In today's reading from Isaiah we hear the encouraging and hope-filled words of the promises of salvation. They are words that describe an experience of divine justice. God himself comes to us, we are told, with vindication and recompense. God enters the world of human experience in order to make right everything that has gone wrong and to establish fairness, truth, and righteousness throughout the world.
Thus, Isaiah announces the world-shaking change to be brought about through the justice of God being established on earth. However, it can't stop there—God asks more. We must ask where our own blindness lies, where we can't hear and where we are unable to proclaim the good news and justice of God.
I think it does us some good to step back and consider the overall picture because in all of this talk of justice and vindication there is an implicit response demanded on our part. What are we to do, and what should our habitual attitude be concerning life in a world made entirely new by the plans of God? Let's see how the scripture today helps us.
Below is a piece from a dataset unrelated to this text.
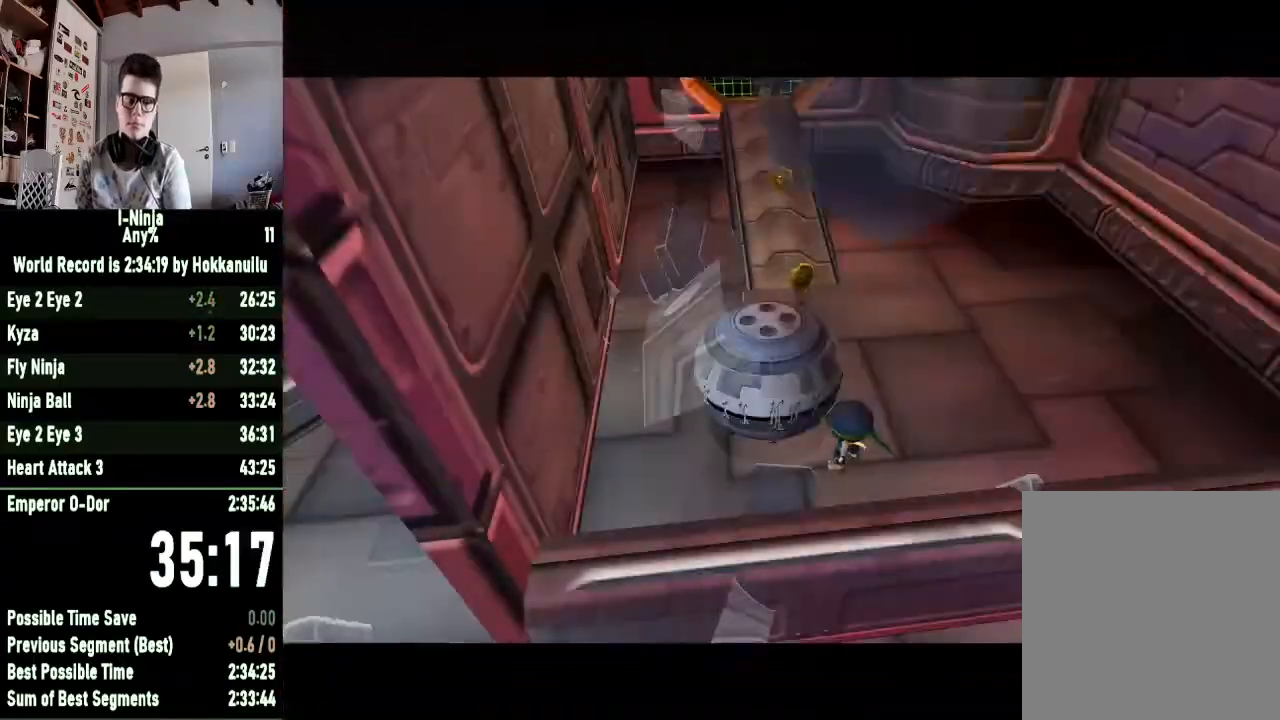
{"dt_ms": 500, "buttons": [], "left_stick": "up", "right_stick": "center", "button_events": []}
In both the first reading and the gospel, disability plays a pivotal role in illustrating the manifestation of God's justice. It may help us in understanding to bear in mind that for long millennia—for thousands of years—people held a punishment concept of disease. We can see it coming through in both the Isaiah reading and in the gospel. Disease and disability were thought to be the result of sin. If someone had a disability, say blindness, deafness—or perhaps things that weren't understood at all in those days—barely even now—things such as autism or intellectual disability, it was believed that they, or even a parent or ancestor, had sinned and that the disease or disability was a consequence of that sin. Disease and disability were believed to be punishment for sins that had been committed.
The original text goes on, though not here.